Davey Resource Group, Inc. (DRG) was retained by Ecology and Environment Engineering, P.C. to implement a five-year, two-phase demonstration project funded by USACE. This project included three herbicide treatments each year to different sections of the site; mowing and removal of biomass created by treatments; and native plantings throughout the site starting in the third year of the project.
Precise Methods To Meet Goals
During the first phase, DRG biologists treated invasive vegetation across the entire site, dividing it into three treatment units; glyphosate, imazamox, or a combination of both. While all non-native, invasive vegetation was treated, species that were specifically targeted as part of the demonstration include Alnus glutinosa (European alder), Artemisia vulgaris (common mugwort), and Phragmites australis (common reed). Other species treated include Lythrum salicaria (purple loosestrife), Melilotus spp. (sweet clover), Phalaris arundinacea (reed canary grass), Typha spp. (cattail), and Cirsium arvense (Canada thistle).

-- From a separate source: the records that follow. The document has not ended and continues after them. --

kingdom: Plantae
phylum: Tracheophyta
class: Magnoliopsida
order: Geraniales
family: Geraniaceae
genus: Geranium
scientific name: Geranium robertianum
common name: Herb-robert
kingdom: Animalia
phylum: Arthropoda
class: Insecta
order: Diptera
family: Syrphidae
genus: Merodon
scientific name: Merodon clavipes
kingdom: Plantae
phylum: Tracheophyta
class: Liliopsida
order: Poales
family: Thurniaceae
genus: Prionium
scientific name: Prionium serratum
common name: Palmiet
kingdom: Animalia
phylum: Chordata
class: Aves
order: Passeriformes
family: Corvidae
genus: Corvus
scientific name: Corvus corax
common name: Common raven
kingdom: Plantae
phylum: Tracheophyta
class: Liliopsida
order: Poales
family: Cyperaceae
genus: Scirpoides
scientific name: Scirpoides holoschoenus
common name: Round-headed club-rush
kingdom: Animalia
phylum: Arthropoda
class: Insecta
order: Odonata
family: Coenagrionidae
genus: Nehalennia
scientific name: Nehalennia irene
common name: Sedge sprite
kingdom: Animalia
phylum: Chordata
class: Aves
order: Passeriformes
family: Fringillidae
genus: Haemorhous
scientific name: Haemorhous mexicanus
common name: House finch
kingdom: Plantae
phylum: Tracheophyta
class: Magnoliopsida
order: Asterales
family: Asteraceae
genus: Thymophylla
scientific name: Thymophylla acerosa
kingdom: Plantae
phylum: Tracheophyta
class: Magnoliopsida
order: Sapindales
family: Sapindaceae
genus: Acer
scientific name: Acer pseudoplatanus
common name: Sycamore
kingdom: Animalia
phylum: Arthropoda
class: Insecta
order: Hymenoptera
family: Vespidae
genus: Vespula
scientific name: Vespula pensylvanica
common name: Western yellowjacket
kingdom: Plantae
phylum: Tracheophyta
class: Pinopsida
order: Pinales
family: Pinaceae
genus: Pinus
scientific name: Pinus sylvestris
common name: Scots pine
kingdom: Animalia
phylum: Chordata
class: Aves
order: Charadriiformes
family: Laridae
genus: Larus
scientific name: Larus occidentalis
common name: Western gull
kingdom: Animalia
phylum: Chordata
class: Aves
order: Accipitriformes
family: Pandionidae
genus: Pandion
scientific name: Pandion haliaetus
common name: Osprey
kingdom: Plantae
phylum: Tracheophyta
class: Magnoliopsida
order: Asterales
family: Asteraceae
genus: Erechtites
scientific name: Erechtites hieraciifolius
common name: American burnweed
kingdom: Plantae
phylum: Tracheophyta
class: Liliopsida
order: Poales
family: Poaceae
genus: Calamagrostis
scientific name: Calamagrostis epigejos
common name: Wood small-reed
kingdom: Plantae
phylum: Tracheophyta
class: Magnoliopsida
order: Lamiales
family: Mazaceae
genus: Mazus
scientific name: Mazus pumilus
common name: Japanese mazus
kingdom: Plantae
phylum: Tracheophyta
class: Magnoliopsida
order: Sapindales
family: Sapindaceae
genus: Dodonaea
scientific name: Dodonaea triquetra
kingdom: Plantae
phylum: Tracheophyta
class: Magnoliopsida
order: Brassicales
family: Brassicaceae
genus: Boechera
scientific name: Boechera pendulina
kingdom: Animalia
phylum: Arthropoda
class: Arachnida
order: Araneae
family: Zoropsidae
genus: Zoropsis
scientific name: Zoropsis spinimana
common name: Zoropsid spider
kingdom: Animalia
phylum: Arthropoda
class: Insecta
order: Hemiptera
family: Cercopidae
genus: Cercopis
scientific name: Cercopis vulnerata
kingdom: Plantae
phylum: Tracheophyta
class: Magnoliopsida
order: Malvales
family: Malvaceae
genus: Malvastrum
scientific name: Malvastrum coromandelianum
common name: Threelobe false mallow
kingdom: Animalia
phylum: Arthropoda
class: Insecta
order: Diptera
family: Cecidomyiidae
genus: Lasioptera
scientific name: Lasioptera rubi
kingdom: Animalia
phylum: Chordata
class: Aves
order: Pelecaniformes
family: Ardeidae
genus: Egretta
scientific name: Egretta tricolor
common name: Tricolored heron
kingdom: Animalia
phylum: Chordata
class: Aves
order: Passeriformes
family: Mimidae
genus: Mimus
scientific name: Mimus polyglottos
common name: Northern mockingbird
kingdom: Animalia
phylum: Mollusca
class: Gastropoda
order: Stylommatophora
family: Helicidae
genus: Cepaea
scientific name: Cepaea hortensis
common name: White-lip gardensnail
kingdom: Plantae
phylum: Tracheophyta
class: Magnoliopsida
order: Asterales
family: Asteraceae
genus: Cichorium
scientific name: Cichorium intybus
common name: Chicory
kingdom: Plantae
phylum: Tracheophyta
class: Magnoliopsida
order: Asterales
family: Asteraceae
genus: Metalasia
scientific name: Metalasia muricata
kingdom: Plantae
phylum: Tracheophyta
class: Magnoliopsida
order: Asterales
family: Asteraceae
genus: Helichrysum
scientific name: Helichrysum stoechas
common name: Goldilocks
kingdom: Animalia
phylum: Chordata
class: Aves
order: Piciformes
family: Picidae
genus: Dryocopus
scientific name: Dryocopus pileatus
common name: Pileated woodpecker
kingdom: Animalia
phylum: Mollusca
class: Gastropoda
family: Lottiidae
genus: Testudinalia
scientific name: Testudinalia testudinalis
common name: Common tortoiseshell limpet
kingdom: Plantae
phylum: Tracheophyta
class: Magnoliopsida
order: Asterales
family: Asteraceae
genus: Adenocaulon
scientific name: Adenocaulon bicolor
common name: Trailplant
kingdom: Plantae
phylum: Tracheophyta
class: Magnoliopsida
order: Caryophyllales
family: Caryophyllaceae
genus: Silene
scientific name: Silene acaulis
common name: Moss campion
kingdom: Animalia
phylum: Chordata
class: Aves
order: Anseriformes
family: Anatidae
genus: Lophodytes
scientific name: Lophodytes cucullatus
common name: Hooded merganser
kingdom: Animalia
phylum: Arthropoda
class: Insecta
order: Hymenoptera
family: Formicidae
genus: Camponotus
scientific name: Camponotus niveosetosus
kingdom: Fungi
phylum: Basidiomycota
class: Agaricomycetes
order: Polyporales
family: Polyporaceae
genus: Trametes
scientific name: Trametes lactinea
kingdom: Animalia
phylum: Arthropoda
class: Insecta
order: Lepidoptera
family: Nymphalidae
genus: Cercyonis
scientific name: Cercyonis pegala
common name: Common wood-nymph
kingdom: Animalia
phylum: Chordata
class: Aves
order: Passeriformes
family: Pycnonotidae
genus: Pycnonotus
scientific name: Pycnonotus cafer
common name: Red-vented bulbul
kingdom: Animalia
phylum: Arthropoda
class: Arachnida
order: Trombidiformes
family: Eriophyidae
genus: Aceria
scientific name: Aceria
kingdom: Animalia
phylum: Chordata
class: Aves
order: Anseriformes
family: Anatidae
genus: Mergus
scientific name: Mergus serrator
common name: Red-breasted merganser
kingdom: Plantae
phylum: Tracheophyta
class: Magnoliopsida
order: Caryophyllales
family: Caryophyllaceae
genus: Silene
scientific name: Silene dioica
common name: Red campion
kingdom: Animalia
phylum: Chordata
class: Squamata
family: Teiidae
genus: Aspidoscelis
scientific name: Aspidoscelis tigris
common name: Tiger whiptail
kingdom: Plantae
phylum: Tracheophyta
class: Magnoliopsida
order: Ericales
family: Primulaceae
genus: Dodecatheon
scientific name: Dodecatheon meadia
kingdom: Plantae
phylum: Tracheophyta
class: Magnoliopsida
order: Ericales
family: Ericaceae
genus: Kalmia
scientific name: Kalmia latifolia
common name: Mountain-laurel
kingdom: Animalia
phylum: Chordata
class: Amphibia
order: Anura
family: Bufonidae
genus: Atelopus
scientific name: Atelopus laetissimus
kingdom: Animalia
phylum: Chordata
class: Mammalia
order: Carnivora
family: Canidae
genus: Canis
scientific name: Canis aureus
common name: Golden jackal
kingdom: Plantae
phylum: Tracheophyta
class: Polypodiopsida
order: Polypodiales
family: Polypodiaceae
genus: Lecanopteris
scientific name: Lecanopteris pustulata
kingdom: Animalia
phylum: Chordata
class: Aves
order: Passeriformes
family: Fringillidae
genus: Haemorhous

The second phase of the project included installation of the native plant materials over three years. The plant materials included five native seed mixes totaling 1,220 pounds, 3,920 containerized trees and shrubs, 11,200 herbaceous plugs, 7,000 bare-root/live stakes, and 75 facines.
Specific species and quantities were designated for each of the five different habitat zones, and were installed during the spring and the fall seasons each year. All plant materials were installed by hand according to a designated planting plan. Davey also installed several deer exclosures around major planting areas to prevent browsing.
The goal of this project was twofold: to restore native shoreline habitat by eradicating invasive plant species from Walnut Beach using both mechanical and chemical treatment methods; and to use the site as a demonstration area to study the effectiveness of different control methods, including various herbicide formulations.